Expansible Shale Prospecting

Field criteria are needed to help the prospector recognize a potentially expansible shale, clay, or slate. Certain criteria have proven useful in California even though the physical-chemical mechanisms of expansion are not. thoroughly understood.

Three conditions must be satisfied before expansion can take place. The raw material must partially fuse at a low temperature (1800-2000°F.). Concurrently a gas must form. The raw material must be sufficiently impermeable to trap the gas within the particle. Low temperature melting, which is controlled by bulk chemical composition, is difficult to assess in the field but most common shale, clay, and slate is suitable in this respect. The presence of organic carbon, the most common source of an expanding gas, is indicated by dark color of the rock. A large proportion of clay-sized particles promotes impermeability; fine grain-size is indicated by conchoidal fracture.

Expanded shale is a commodity which mist be produced in high volume at a low cost in order for it to be competitive with normal sand and gravel aggregates. The initial cost of establishing an expanding plant is high, usually in the multimillion dollar bracket.

A most important early step is to learn where the major sales area will be and to determine the volume of sales that can reasonably be expected. This information can be balanced against the probable cost of building a processing plant and developing a marketable product.

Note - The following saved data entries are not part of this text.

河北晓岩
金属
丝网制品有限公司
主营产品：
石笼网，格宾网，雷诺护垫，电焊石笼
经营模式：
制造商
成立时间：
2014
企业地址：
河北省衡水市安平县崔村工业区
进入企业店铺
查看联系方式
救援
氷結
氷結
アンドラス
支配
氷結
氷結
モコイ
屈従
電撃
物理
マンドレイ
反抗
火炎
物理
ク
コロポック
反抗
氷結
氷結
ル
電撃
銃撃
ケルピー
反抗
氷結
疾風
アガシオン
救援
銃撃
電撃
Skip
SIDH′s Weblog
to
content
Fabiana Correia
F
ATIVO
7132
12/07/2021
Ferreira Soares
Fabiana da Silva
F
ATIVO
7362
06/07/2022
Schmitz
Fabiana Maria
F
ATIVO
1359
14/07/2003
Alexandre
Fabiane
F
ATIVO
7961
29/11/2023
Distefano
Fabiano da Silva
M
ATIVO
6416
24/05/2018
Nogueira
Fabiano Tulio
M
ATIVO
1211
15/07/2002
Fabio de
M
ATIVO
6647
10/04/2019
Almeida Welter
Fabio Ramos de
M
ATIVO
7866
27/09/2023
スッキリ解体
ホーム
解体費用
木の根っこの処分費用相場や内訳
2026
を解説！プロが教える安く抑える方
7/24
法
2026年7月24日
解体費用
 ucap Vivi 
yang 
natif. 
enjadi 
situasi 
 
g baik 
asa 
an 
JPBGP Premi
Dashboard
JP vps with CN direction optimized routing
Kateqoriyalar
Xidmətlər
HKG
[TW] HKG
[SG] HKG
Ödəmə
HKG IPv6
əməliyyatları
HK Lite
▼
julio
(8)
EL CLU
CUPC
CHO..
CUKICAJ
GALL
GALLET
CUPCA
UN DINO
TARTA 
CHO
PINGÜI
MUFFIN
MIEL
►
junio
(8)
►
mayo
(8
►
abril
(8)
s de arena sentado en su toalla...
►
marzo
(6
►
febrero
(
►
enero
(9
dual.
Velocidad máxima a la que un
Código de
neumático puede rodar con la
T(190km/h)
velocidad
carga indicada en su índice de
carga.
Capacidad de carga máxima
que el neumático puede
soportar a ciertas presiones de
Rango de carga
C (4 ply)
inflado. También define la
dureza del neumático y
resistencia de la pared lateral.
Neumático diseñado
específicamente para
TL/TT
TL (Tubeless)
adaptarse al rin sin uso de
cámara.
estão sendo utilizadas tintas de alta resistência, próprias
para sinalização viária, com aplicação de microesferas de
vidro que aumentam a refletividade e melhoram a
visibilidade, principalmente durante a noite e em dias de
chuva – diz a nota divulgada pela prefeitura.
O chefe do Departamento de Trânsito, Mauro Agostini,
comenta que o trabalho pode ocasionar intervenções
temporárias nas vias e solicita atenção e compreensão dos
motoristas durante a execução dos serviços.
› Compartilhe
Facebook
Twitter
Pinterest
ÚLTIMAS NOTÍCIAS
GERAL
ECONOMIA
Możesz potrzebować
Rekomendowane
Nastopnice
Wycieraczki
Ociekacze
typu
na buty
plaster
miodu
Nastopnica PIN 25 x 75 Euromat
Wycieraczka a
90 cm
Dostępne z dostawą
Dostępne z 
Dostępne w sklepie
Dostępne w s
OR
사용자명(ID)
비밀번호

Once the region of major interest has been determined, the next step is to appraise the sedimentary materials within this area. In order to be considered, a deposit should be large and uniform so that inexpensive mining methods can be used, and it should be readily accessible so that transportation to the market will be inexpensive. Processing the shale requires rather large quantities of fuel, so proximity to a fuel source is also important.

The expansion of shale is controlled by a complex and inadequately understood combination of factors which depend upon the physical and chemical properties of the shale. The shale particles expand when they reach the temperature where melting has just begun.

The color differences between samples which expand well, poorly, or not at all are subtle and difficult to describe, but these differences can be detected when one gains experience in recognizing them.

Grain size is another factor of importance, because expansibility is greatest in rocks which are composed of clay-sized particles. A rock composed of silt-size particles normally will not expand, although expansion will take place if the rock contains a mixture of particles in the silt and clay sizes.

Sandstone, siltstone, and other coarse-grained sediments are undesirable because they do not expand and therefore they increase the average weight of the finished product.